§ **PROMPT**
Pull every line of the entries that has the word "theory".

Start of Block

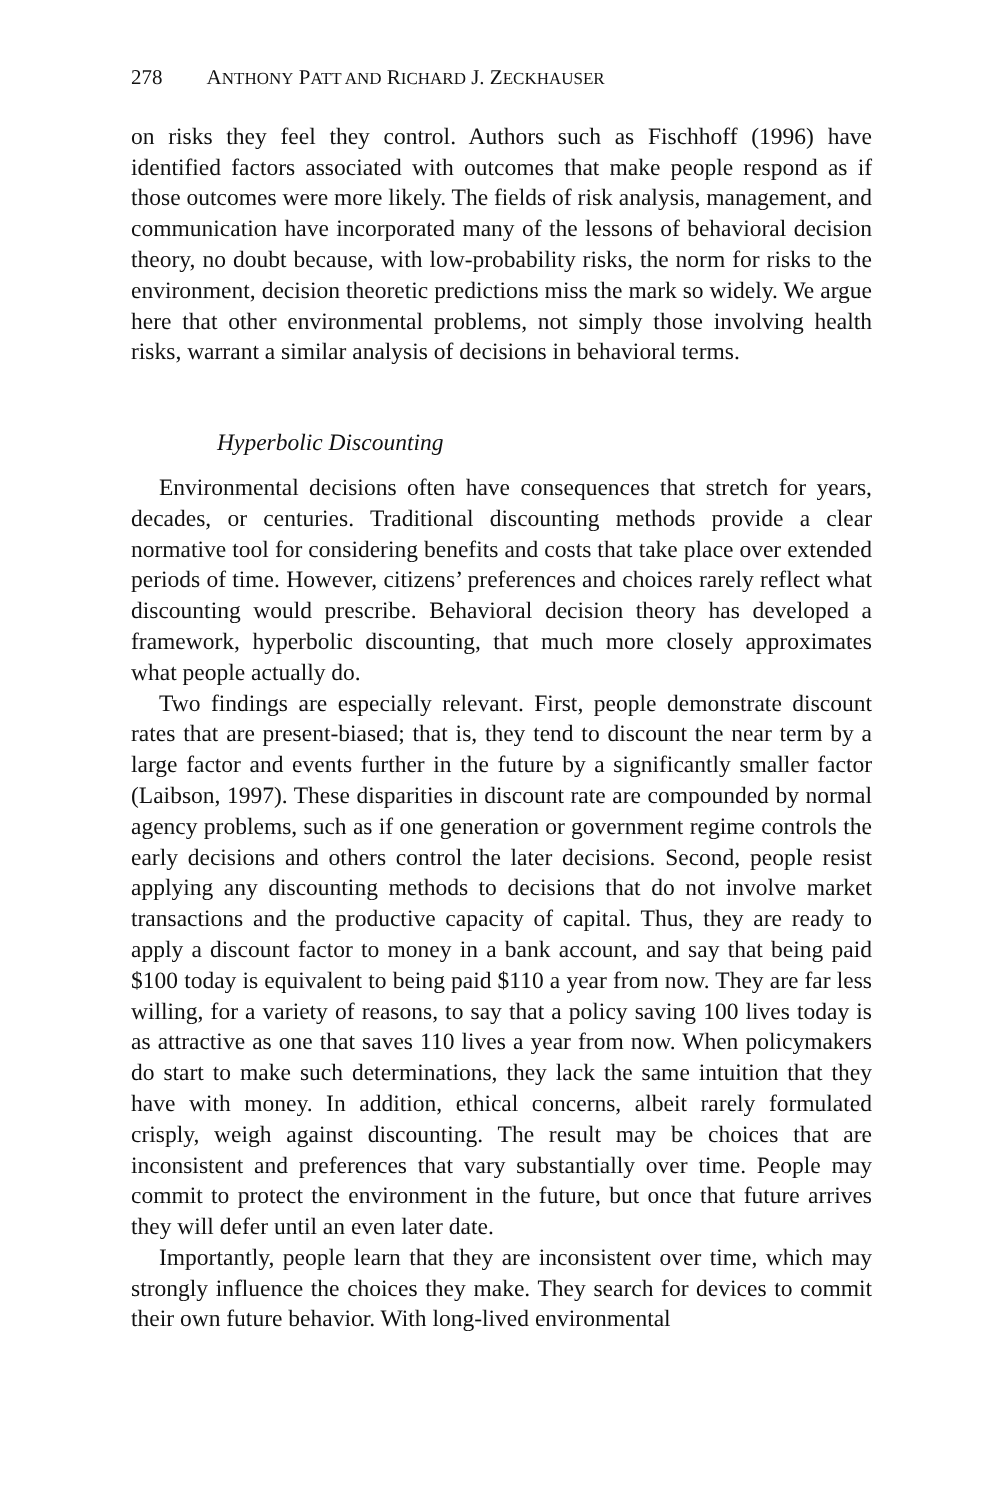278 ANTHONY PATT AND RICHARD J. ZECKHAUSER
on risks they feel they control. Authors such as Fischhoff (1996) have identified factors associated with outcomes that make people respond as if those outcomes were more likely. The fields of risk analysis, management, and communication have incorporated many of the lessons of behavioral decision theory, no doubt because, with low-probability risks, the norm for risks to the environment, decision theoretic predictions miss the mark so widely. We argue here that other environmental problems, not simply those involving health risks, warrant a similar analysis of decisions in behavioral terms.
Hyperbolic Discounting
Environmental decisions often have consequences that stretch for years, decades, or centuries. Traditional discounting methods provide a clear normative tool for considering benefits and costs that take place over extended periods of time. However, citizens’ preferences and choices rarely reflect what discounting would prescribe. Behavioral decision theory has developed a framework, hyperbolic discounting, that much more closely approximates what people actually do.
Two findings are especially relevant. First, people demonstrate discount rates that are present-biased; that is, they tend to discount the near term by a large factor and events further in the future by a significantly smaller factor (Laibson, 1997). These disparities in discount rate are compounded by normal agency problems, such as if one generation or government regime controls the early decisions and others control the later decisions. Second, people resist applying any discounting methods to decisions that do not involve market transactions and the productive capacity of capital. Thus, they are ready to apply a discount factor to money in a bank account, and say that being paid $100 today is equivalent to being paid $110 a year from now. They are far less willing, for a variety of reasons, to say that a policy saving 100 lives today is as attractive as one that saves 110 lives a year from now. When policymakers do start to make such determinations, they lack the same intuition that they have with money. In addition, ethical concerns, albeit rarely formulated crisply, weigh against discounting. The result may be choices that are inconsistent and preferences that vary substantially over time. People may commit to protect the environment in the future, but once that future arrives they will defer until an even later date.
Importantly, people learn that they are inconsistent over time, which may strongly influence the choices they make. They search for devices to commit their own future behavior. With long-lived environmental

End of Block

§ **SOLUTION FOR THIS EXERCISE**
on risks they feel they control. Authors such as Fischhoff (1996) have identified factors associated with outcomes that make people respond as if those outcomes were more likely. The fields of risk analysis, management, and communication have incorporated many of the lessons of behavioral decision theory, no doubt because, with low-probability risks, the norm for risks to the environment, decision theoretic predictions miss the mark so widely. We argue here that other environmental problems, not simply those involving health risks, warrant a similar analysis of decisions in behavioral terms.
Environmental decisions often have consequences that stretch for years, decades, or centuries. Traditional discounting methods provide a clear normative tool for considering benefits and costs that take place over extended periods of time. However, citizens’ preferences and choices rarely reflect what discounting would prescribe. Behavioral decision theory has developed a framework, hyperbolic discounting, that much more closely approximates what people actually do.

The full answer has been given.